I have a file that has entries like this:
0 Kurthia sibirica Planococcaceae
1593 Lactobacillus hordei Lactobacillaceae
1121 Lactobacillus coleohominis Lactobacillaceae
614 Lactobacillus coryniformis Lactobacillaceae
57 Lactobacillus kitasatonis Lactobacillaceae
3909 Lactobacillus malefermentans Lactobacillaceae
My goal is to remove all the lines that start with a number that only occurs once in the whole file (unique numbers), and save all the lines that start with number occurring twice or more to a new file. This is my attempt. It doesn't work yet (when I let the print
line work, one line from the whole files repeated 3 times and that's it):
#!/usr/bin/env python
infilename = 'v35.clusternum.species.txt'
outfilename = 'v13clusters.no.singletons.txt'
#remove extra letters and spaces
x = 0
with open(infilename, 'r') as infile, open(outfilename, 'w') as outfile:
for line in infile:
clu, gen, spec, fam = line.split()
for clu in line:
if clu.count > 1:
#print line
outfile.write(line)
else:
x += 1
print("Number of Singletons:")
print(x)
Thanks for any help!
Upvotes: 0
Views: 115
Reputation: 25974
Okay, your code is kind of headed in the right direction, but you have a few things decidedly confused.
You need to separate what your script is doing into two logical steps: one, aggregating (counting) all of the clu
fields. Two, writing each field that has a clu
count of > 1. You tried to do these steps together at the same time and.. well, it didn't work. You can technically do it that way, but you have the syntax wrong. It's also terribly inefficient to continuously search through your file for stuff. Best to only do it once or twice.
So, let's separate the steps.

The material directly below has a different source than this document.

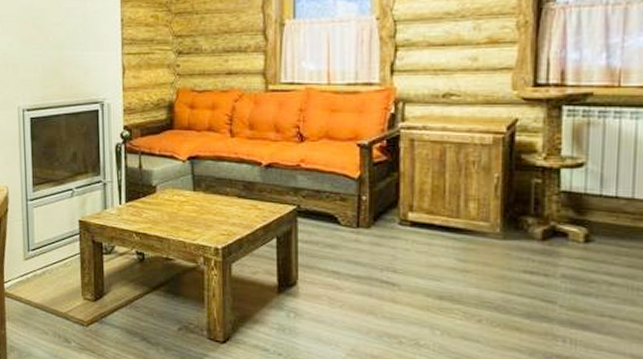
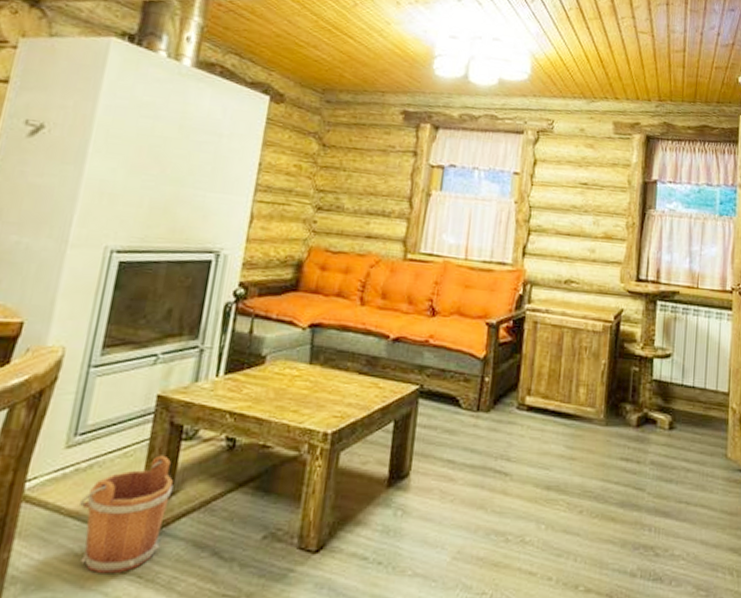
bucket: none [41,265,104,349] -> present [79,455,174,574]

First, count up your clu
fields. The collections
module has a Counter
that you can use.
from collections import Counter
with open(infilename, 'r') as infile:
c = Counter(line.split()[0] for line in infile)
c
is now a Counter
that you can use to look up the count of a given clu
.
with open(infilename, 'r') as infile, open(outfilename, 'w') as outfile:
for line in infile:
clu, gen, spec, fam = line.split()
if c[clu] > 1:
outfile.write(line)
Upvotes: 2